■ **What to work on**
The reply should contain only the lines from the start of the records through the line with "(at 87.63 78.74)", reproduced verbatim and without pictures.

** Entries provided follows **

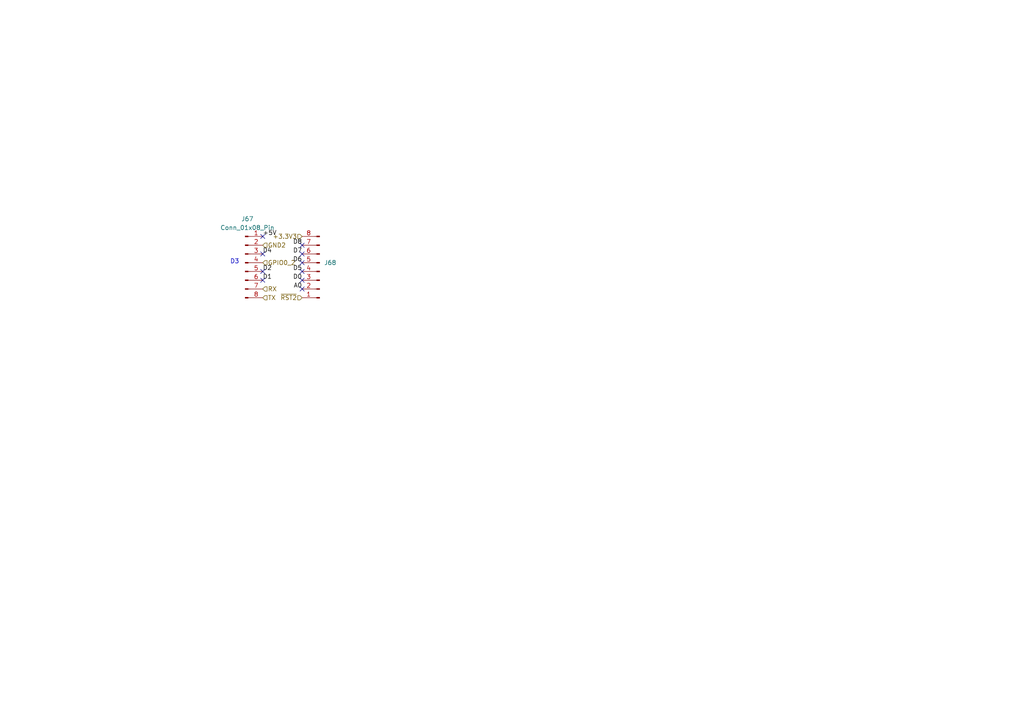
<source format=kicad_sch>
(kicad_sch
	(version 20231120)
	(generator "eeschema")
	(generator_version "8.0")
	(uuid "d233e901-dc46-45e6-ab86-994930cfb4aa")
	(paper "A4")
	
	(no_connect
		(at 87.63 83.82)
		(uuid "0aa4fc56-ef9d-430d-b444-2eb5cec26577")
	)
	(no_connect
		(at 87.63 73.66)
		(uuid "1b1fc4c0-a18c-4a6e-addb-8ae58e2e4097")
	)
	(no_connect
		(at 87.63 76.2)
		(uuid "2104c32f-5b2d-4388-afee-ba28f3cac158")
	)
	(no_connect
		(at 87.63 71.12)
		(uuid "2bfd8c53-20ef-4678-8fb4-ae3577cc5131")
	)
	(no_connect
		(at 87.63 81.28)
		(uuid "4b5d2cf5-ce37-4b62-9155-e9754708bdfa")
	)
	(no_connect
		(at 76.2 73.66)
		(uuid "58b9d9b7-9d25-4f91-8790-fcdfbac35450")
	)
	(no_connect
		(at 76.2 81.28)
		(uuid "6238b316-33d0-4145-a3a9-0295355a81ac")
	)
	(no_connect
		(at 76.2 68.58)
		(uuid "79d0aa36-62f2-47de-9d8d-66c18b01923a")
	)
	(no_connect
		(at 76.2 78.74)
		(uuid "9a15b54e-5707-4c2f-8da0-ccf0a9a1ae12")
	)
	(no_connect
		(at 87.63 78.74)
		(uuid "d8176eee-c55b-4128-8792-5e4f34766ff9")
	)
	(text "D3"
		(exclude_from_sim no)
		(at 68.072 75.946 0)
		(effects
			(font
				(size 1.27 1.27)
			)
		)
		(uuid "bb03f35a-4eef-4928-9b48-4a4b2273c948")
	)
	(label "D8"
		(at 87.63 71.12 180)
		(effects
			(font
				(size 1.27 1.27)
			)
			(justify right bottom)
		)
		(uuid "11c0c67f-a73b-4292-90ba-4e0f9abcf7a7")
	)
	(label "+5V"
		(at 76.2 68.58 0)
		(effects
			(font
				(size 1.27 1.27)
			)
			(justify left bottom)
		)
		(uuid "11d5d48c-80ca-40a1-a049-2aa2d3848654")
	)
	(label "D0"
		(at 87.63 81.28 180)
		(effects
			(font
				(size 1.27 1.27)
			)
			(justify right bottom)
		)
		(uuid "4cbb4d19-fee7-462c-b902-2443e4e80dee")
	)
	(label "D6"
		(at 87.63 76.2 180)
		(effects
			(font
				(size 1.27 1.27)
			)
			(justify right bottom)
		)
		(uuid "60397b54-7306-4b01-b942-52597e06815b")
	)
	(label "D4"
		(at 76.2 73.66 0)
		(effects
			(font
				(size 1.27 1.27)
			)
			(justify left bottom)
		)
		(uuid "6a2b3931-e16a-46b4-99d8-76eaaf7d542f")
	)
	(label "D5"
		(at 87.63 78.74 180)
		(effects
			(font
				(size 1.27 1.27)
			)
			(justify right bottom)
		)
		(uuid "6d6039d6-e251-40a4-9704-27f217ef7a1d")
	)
	(label "D2"
		(at 76.2 78.74 0)
		(effects
			(font
				(size 1.27 1.27)
			)
			(justify left bottom)
		)
		(uuid "791d8d9a-ecbd-4045-97ab-dbdfd18b2151")
	)
	(label "A0"
		(at 87.63 83.82 180)
		(effects
			(font
				(size 1.27 1.27)
			)
			(justify right bottom)
		)
		(uuid "7a40967d-4202-4547-9d0e-75620186c0fa")
	)
	(label "D1"
		(at 76.2 81.28 0)
		(effects
			(font
				(size 1.27 1.27)
			)
			(justify left bottom)
		)
		(uuid "93808b50-35a8-4fbe-a795-5d3b3cb84ac2")
	)
	(label "D7"
		(at 87.63 73.66 180)
		(effects
			(font
				(size 1.27 1.27)
			)
			(justify right bottom)
		)
		(uuid "9f477315-1160-47e7-a612-85796cd7fb37")
	)
	(hierarchical_label "GND2"
		(shape input)
		(at 76.2 71.12 0)
		(effects
			(font
				(size 1.27 1.27)
			)
			(justify left)
		)
		(uuid "13e9e73c-e56a-4d3c-bb8e-4a0f4f35ea16")
	)
	(hierarchical_label "~{RST2}"
		(shape input)
		(at 87.63 86.36 180)
		(effects
			(font
				(size 1.27 1.27)
			)
			(justify right)
		)
		(uuid "228b0488-7f29-4cdc-b69b-1675c561733e")
	)
	(hierarchical_label "GPIO0_2"
		(shape input)
		(at 76.2 76.2 0)
		(effects
			(font
				(size 1.27 1.27)
			)
			(justify left)
		)
		(uuid "2800661c-500d-43e4-87ec-c93e2ce39a95")
	)
	(hierarchical_label "+3.3V3"
		(shape input)
		(at 87.63 68.58 180)
		(effects
			(font
				(size 1.27 1.27)
			)
			(justify right)
		)
		(uuid "304abd02-9189-4d5d-a083-65cad25efc7c")
	)
	(hierarchical_label "TX"
		(shape input)
		(at 76.2 86.36 0)
		(effects
			(font
				(size 1.27 1.27)
			)
			(justify left)
		)
		(uuid "4b7bc7b2-07f2-4259-8d2c-488861224e6a")
	)
	(hierarchical_label "RX"
		(shape input)
		(at 76.2 83.82 0)
		(effects
			(font
				(size 1.27 1.27)
			)
			(justify left)
		)
		(uuid "e6a28c02-52ac-41c8-9ed8-6b4828757deb")
	)
	(symbol
		(lib_id "Connector:Conn_01x08_Pin")
		(at 71.12 76.2 0)
		(unit 1)
		(exclude_from_sim no)
		(in_bom yes)
		(on_board yes)
		(dnp no)
		(fields_autoplaced yes)
		(uuid "ae7dd0b8-57fe-4b8b-a96b-34b57ae3959c")
		(property "Reference" "J67"
			(at 71.755 63.5 0)
			(effects
				(font
					(size 1.27 1.27)
				)
			)
		)
		(property "Value" "Conn_01x08_Pin"
			(at 71.755 66.04 0)
			(effects
				(font
					(size 1.27 1.27)
				)
			)
		)
		(property "Footprint" "Connector_PinHeader_2.54mm:PinHeader_1x08_P2.54mm_Vertical"
			(at 71.12 76.2 0)
			(effects
				(font
					(size 1.27 1.27)
				)
				(hide yes)
			)
		)
		(property "Datasheet" "~"
			(at 71.12 76.2 0)
			(effects
				(font
					(size 1.27 1.27)
				)
				(hide yes)
			)
		)
		(property "Description" "Generic connector, single row, 01x08, script generated"
			(at 71.12 76.2 0)
			(effects
				(font
					(size 1.27 1.27)
				)
				(hide yes)
			)
		)
		(pin "8"
			(uuid "dcf33727-79d5-4ea1-a790-3792d2b28cac")
		)
		(pin "5"
			(uuid "bb462d95-0514-42e4-8325-12360dae5625")
		)
		(pin "1"
			(uuid "ce0ee3c3-4736-449f-96e6-b0bcc8e022a0")
		)
		(pin "4"
			(uuid "aef9dcad-3c70-45fa-93d2-4df81902c0a2")
		)
		(pin "3"
			(uuid "ede5ee72-42c7-4113-87ca-49dd409b540a")
		)
		(pin "2"
			(uuid "17c5d565-1269-4d0a-8f59-d115eb64e5f5")
		)
		(pin "6"
			(uuid "c28c0f9b-a09d-4c0c-9622-a291f6c6594b")
		)
		(pin "7"
			(uuid "cde2aaf2-c71a-46ea-adb8-5e0d1bd02f70")
		)
		(instances
			(project ""
				(path "/87118927-c0b8-474e-9921-d89db29b31a8/8bb0c3b2-9025-48b3-a424-b107f68db6f2"
					(reference "J67")
					(unit 1)
				)
			)
		)
	)
	(symbol
		(lib_id "Connector:Conn_01x08_Pin")
		(at 92.71 78.74 180)
		(unit 1)
		(exclude_from_sim no)
		(in_bom yes)
		(on_board yes)
		(dnp no)
		(fields_autoplaced yes)
		(uuid "e0e65f85-e30d-4a93-9543-5fc4141bd166")
		(property "Reference" "J68"
			(at 93.98 76.1999 0)
			(effects
				(font
					(size 1.27 1.27)
				)
				(justify right)
			)
		)
		(property "Value" "Conn_01x08_Pin"
			(at 93.98 78.7399 0)
			(effects
				(font
					(size 1.27 1.27)
				)
				(justify right)
				(hide yes)
			)
		)
		(property "Footprint" "Connector_PinHeader_2.54mm:PinHeader_1x08_P2.54mm_Vertical"
			(at 92.71 78.74 0)
			(effects
				(font
					(size 1.27 1.27)
				)
				(hide yes)
			)
		)
		(property "Datasheet" "~"
			(at 92.71 78.74 0)
			(effects
				(font
					(size 1.27 1.27)
				)
				(hide yes)
			)
		)
		(property "Description" "Generic connector, single row, 01x08, script generated"
			(at 92.71 78.74 0)
			(effects
				(font
					(size 1.27 1.27)
				)
				(hide yes)
			)
		)
		(pin "2"
			(uuid "5e86f0b9-6111-4726-bea3-28483173cec7")
		)
		(pin "6"
			(uuid "9579868c-2ba9-4fe6-8b72-1ead05cf1b27")
		)
		(pin "5"
			(uuid "07f8623e-9f36-44be-b0dc-bc241542dc94")
		)
		(pin "4"
			(uuid "4b3b9635-c7fb-44a5-91d2-56056caed19a")
		)
		(pin "3"
			(uuid "f1d9b8a9-8be4-4124-b621-743f78cdbec0")
		)
		(pin "8"
			(uuid "27254d07-7519-40d8-96a0-af8c0ce737e9")
		)
		(pin "1"
			(uuid "7993dd3c-f10c-475f-b14c-f4925526fc0d")
		)
		(pin "7"
			(uuid "7e3a79cb-0104-4aa5-9222-60764fb31136")
		)
		(instances
			(project ""
				(path "/87118927-c0b8-474e-9921-d89db29b31a8/8bb0c3b2-9025-48b3-a424-b107f68db6f2"
					(reference "J68")
					(unit 1)
				)
			)
		)
	)
)

</source>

** End of Entries provided **

■ **Expected output**
<source format=kicad_sch>
(kicad_sch
	(version 20231120)
	(generator "eeschema")
	(generator_version "8.0")
	(uuid "d233e901-dc46-45e6-ab86-994930cfb4aa")
	(paper "A4")
	
	(no_connect
		(at 87.63 83.82)
		(uuid "0aa4fc56-ef9d-430d-b444-2eb5cec26577")
	)
	(no_connect
		(at 87.63 73.66)
		(uuid "1b1fc4c0-a18c-4a6e-addb-8ae58e2e4097")
	)
	(no_connect
		(at 87.63 76.2)
		(uuid "2104c32f-5b2d-4388-afee-ba28f3cac158")
	)
	(no_connect
		(at 87.63 71.12)
		(uuid "2bfd8c53-20ef-4678-8fb4-ae3577cc5131")
	)
	(no_connect
		(at 87.63 81.28)
		(uuid "4b5d2cf5-ce37-4b62-9155-e9754708bdfa")
	)
	(no_connect
		(at 76.2 73.66)
		(uuid "58b9d9b7-9d25-4f91-8790-fcdfbac35450")
	)
	(no_connect
		(at 76.2 81.28)
		(uuid "6238b316-33d0-4145-a3a9-0295355a81ac")
	)
	(no_connect
		(at 76.2 68.58)
		(uuid "79d0aa36-62f2-47de-9d8d-66c18b01923a")
	)
	(no_connect
		(at 76.2 78.74)
		(uuid "9a15b54e-5707-4c2f-8da0-ccf0a9a1ae12")
	)
	(no_connect
		(at 87.63 78.74)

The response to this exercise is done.